DOCUMENT TEXT:
>>>

R.C. 4511.093(B)(1), which requires that a law-enforcement officer be present at the location of a traffic camera, infringes on the municipality’s legislative authority without serving an overriding state interest and is therefore unconstitutional. We also hold that R.C. 4511.0912, which prohibits the municipality from issuing a fine to a driver who is caught speeding by a traffic camera unless that driver’s speed exceeds the posted speed limit by 6 m.p.h. in a school or park zone or 10 m.p.h. in other areas, unconstitutionally limits the municipality’s legislative powers without serving an overriding state interest. Finally, we hold that R.C. 4511.095, which directs the municipality to perform a safety study and a public-information campaign prior to using a camera, unconstitutionally limits the municipality’s home-rule authority without serving an overriding state interest.”

Justice Fischer’s opinion was joined by Chief Justice O’Connor and Judge Baldwin of the Fifth District Court of Appeals, sitting for Justice O’Donnell. Justice French wrote a concurring opinion, joined by Justice Kennedy. Justice French found the state laws unconstitutional on the ground that they “fail to prescribe a rule of conduct upon citizens generally,” and thus violate the Home Rule Amendment (Art. XVIII, Sec. 3).

<<<

GIVEN INSTRUCTION 1: Copy the records verbatim, starting at their first line and ending with the line that contains "base curve: curves: ch0 [(0, 0) (0.028, 0.03)".
GIVEN INSTRUCTION 2: Extend the text on the traffic-camera ruling, beginning after its final sentence.

RECORDS FOR THE TASK:

>>>

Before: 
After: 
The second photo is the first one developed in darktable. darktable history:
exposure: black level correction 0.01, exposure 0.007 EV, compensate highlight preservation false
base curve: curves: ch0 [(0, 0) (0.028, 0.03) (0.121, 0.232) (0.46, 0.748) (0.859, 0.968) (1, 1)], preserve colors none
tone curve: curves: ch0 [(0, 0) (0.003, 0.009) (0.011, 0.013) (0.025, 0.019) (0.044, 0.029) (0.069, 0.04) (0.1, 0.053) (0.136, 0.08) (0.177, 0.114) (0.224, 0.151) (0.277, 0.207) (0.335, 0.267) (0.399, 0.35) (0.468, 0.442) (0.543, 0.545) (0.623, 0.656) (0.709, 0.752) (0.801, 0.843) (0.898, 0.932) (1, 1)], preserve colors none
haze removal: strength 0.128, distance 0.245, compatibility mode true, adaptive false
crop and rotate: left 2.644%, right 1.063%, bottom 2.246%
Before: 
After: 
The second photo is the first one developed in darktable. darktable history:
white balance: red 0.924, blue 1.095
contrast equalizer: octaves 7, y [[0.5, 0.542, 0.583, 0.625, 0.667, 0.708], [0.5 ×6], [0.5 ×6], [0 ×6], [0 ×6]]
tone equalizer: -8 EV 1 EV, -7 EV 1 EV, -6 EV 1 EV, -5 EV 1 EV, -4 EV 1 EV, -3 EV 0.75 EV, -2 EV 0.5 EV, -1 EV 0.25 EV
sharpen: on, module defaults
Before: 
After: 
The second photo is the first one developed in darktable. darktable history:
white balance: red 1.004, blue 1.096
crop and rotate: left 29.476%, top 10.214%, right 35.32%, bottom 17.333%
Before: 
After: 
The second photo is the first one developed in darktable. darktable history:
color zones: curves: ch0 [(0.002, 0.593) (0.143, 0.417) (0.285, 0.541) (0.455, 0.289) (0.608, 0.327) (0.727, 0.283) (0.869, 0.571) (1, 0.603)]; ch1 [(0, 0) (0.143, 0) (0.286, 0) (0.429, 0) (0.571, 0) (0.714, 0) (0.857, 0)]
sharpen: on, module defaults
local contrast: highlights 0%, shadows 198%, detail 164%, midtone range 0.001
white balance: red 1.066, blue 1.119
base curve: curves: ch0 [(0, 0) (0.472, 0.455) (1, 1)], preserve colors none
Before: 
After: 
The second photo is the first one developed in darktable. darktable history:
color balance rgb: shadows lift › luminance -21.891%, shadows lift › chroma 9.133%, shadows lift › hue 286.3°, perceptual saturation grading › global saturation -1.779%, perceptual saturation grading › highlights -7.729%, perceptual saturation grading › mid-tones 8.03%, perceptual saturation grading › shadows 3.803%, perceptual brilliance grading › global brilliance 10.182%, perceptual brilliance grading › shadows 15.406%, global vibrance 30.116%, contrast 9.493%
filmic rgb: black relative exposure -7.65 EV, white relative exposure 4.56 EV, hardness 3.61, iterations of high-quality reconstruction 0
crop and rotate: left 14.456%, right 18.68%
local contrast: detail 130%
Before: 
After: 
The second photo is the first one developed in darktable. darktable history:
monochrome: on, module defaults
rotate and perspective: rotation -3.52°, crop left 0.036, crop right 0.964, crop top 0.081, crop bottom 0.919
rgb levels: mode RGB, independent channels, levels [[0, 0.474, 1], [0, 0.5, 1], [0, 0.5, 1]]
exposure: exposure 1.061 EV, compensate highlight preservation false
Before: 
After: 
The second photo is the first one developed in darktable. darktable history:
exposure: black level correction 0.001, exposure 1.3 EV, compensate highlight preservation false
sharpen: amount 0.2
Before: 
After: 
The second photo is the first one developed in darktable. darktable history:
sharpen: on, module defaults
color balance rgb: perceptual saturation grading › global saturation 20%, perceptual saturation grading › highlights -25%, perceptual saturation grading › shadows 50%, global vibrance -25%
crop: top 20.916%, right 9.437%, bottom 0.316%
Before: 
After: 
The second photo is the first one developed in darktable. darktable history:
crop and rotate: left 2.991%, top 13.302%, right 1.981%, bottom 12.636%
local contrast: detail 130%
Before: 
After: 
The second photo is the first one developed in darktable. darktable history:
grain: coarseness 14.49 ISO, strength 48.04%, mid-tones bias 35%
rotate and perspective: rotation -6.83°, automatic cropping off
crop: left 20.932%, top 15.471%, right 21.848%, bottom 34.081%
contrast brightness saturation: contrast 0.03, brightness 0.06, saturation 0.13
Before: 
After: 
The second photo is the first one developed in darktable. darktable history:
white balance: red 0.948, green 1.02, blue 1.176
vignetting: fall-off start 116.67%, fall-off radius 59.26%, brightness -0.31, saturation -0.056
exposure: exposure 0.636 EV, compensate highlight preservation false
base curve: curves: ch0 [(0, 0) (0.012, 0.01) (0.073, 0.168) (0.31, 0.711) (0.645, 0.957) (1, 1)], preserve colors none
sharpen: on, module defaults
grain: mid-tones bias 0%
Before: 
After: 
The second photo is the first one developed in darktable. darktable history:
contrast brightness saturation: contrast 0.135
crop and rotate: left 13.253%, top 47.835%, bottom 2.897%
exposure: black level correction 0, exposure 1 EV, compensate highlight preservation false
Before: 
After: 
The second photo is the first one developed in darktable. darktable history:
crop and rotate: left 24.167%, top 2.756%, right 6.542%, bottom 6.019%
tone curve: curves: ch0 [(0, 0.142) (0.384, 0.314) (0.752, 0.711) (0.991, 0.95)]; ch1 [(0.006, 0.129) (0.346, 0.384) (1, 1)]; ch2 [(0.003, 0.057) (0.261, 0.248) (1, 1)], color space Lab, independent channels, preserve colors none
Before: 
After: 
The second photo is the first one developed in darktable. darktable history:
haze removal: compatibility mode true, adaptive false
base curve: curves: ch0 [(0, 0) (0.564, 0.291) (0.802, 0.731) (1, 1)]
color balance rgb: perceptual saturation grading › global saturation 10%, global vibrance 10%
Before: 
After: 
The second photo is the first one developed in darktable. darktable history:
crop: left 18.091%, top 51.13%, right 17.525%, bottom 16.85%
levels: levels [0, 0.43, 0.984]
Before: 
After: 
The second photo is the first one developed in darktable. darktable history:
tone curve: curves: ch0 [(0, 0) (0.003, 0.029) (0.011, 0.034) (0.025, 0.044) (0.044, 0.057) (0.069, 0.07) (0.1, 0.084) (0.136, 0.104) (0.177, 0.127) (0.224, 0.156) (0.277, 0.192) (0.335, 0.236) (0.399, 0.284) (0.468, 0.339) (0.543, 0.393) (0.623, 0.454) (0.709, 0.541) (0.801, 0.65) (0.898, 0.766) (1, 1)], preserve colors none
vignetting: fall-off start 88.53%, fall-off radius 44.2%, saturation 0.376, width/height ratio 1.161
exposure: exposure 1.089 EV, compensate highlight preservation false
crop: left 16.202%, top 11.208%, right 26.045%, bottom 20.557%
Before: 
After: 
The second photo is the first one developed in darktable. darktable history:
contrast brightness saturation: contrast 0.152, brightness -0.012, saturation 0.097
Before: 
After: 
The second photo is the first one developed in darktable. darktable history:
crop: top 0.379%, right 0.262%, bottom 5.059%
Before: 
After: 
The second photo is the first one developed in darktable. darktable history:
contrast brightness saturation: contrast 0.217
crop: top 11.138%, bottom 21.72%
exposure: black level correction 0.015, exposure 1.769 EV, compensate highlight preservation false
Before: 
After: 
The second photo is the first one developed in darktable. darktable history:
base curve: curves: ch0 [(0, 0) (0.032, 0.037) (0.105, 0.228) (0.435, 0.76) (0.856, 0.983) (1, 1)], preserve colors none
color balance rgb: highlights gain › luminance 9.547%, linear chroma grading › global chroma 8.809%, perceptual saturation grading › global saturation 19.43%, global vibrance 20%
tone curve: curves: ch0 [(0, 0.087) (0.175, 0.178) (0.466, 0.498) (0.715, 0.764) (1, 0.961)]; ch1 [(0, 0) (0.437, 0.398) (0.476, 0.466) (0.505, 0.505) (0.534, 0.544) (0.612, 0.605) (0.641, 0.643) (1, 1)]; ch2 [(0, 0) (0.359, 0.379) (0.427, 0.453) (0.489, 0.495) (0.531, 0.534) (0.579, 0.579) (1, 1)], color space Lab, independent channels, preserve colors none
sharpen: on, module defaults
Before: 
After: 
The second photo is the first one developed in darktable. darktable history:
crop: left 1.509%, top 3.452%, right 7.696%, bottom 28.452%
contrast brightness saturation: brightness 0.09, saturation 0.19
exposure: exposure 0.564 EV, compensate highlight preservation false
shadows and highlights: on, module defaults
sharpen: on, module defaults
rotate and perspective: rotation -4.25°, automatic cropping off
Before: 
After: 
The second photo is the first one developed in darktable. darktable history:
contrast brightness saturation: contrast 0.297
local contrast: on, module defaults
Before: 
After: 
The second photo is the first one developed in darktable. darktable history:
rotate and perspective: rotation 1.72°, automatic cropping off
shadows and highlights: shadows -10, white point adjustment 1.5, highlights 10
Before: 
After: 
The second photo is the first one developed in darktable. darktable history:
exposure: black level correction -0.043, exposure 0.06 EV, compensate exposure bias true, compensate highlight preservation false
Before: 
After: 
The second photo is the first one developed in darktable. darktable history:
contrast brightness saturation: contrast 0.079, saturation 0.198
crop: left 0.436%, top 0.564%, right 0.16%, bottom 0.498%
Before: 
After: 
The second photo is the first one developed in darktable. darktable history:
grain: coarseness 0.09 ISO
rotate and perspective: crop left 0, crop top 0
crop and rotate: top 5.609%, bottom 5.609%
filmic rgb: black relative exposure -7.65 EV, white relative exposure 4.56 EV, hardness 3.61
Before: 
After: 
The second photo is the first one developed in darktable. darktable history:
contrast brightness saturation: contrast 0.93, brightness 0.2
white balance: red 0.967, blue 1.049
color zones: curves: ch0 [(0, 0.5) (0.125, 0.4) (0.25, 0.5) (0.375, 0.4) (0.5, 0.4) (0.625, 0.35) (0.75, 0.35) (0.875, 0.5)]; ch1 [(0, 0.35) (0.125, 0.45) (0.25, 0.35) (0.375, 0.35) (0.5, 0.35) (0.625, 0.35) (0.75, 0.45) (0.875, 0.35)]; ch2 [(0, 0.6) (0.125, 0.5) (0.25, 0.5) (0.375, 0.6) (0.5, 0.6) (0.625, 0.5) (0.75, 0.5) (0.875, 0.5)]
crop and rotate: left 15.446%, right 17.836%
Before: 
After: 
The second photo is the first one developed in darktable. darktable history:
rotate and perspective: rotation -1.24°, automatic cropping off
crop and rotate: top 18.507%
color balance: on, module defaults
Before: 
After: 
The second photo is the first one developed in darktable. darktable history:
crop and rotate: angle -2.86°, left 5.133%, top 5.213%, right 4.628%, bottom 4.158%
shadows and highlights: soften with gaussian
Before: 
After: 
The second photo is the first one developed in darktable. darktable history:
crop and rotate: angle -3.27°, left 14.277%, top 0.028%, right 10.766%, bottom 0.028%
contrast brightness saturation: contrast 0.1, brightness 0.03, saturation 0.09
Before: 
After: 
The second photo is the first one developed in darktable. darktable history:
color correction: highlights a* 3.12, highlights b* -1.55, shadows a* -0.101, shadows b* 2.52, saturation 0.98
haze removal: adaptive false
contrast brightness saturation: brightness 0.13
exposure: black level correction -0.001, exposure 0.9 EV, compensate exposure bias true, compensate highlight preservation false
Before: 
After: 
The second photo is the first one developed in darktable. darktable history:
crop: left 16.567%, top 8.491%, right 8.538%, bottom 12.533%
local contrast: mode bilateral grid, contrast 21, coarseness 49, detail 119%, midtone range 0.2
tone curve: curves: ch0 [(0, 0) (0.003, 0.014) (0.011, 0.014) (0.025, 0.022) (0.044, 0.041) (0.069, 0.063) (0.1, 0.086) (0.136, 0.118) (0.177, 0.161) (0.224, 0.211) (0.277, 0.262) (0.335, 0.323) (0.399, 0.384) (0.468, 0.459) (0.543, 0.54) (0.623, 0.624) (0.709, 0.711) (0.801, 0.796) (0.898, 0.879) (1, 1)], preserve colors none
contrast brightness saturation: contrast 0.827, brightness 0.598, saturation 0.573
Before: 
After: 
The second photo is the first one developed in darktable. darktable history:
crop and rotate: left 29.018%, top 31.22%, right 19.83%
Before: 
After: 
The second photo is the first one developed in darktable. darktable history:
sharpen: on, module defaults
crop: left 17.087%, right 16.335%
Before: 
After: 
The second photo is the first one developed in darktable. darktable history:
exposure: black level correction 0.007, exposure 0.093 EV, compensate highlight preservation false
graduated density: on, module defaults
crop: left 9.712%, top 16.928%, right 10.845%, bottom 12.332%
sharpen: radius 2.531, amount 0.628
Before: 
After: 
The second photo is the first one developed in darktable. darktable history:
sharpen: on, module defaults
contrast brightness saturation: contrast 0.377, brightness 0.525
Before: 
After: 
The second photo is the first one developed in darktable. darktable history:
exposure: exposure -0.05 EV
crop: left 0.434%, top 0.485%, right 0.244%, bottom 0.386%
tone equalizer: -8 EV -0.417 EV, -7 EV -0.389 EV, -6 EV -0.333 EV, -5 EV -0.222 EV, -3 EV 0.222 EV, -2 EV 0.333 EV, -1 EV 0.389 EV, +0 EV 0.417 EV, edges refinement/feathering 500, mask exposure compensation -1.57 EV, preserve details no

<<<

FINAL RESULT 1:
Before: 
After: 
The second photo is the first one developed in darktable. darktable history:
exposure: black level correction 0.01, exposure 0.007 EV, compensate highlight preservation false
base curve: curves: ch0 [(0, 0) (0.028, 0.03) (0.121, 0.232) (0.46, 0.748) (0.859, 0.968) (1, 1)], preserve colors none

FINAL RESULT 2:
Under Article XVIII, Section 3 of the Ohio Constitution, municipalities have authority to exercise powers of local self-government. They also have authority to adopt and enforce police regulations, as long as those regulations do not conflict with state laws. The Court uses a three-part test to examine potential conflicts between local ordinances and state law. The local ordinance must yield to a state statute if “(1) the ordinance is an exercise of the police power, rather than of local self-government, (2) the statute is a general law, and (3) the ordinance is in conflict with the statute.”

Dayton permitted its police department to begin using traffic cameras in 2002. When the state law passed in 2015, Dayton challenged the provisions that conflicted with its existing local ordinances. The parties agreed that the state laws and local ordinances conflicted, and the Court determined that Dayton’s laws were an exercise of police power. Thus the remaining part of the test stated above, and the issue in this case, was whether the challenged provisions of the state law were general laws.

Justice Fischer and Justice French both used a four-part test from Canton v. State, a 2002 Ohio Supreme Court decision, to determine whether the challenged provisions were general laws. Under this test, to qualify as a general law, a statute must “(1) be part of a statewide and comprehensive legislative enactment, (2) apply to all parts of the state alike and operate uniformly throughout the state, (3) set forth police, sanitary, or similar regulations, rather than purport only to grant or limit legislative power of a municipal corporation to set forth police, sanitary, or similar regulations, and (4) prescribe a rule of conduct upon citizens generally.” When this general-law test is not satisfied, then the statute is deemed an unconstitutional limitation on the municipality’s legislative home-rule authority.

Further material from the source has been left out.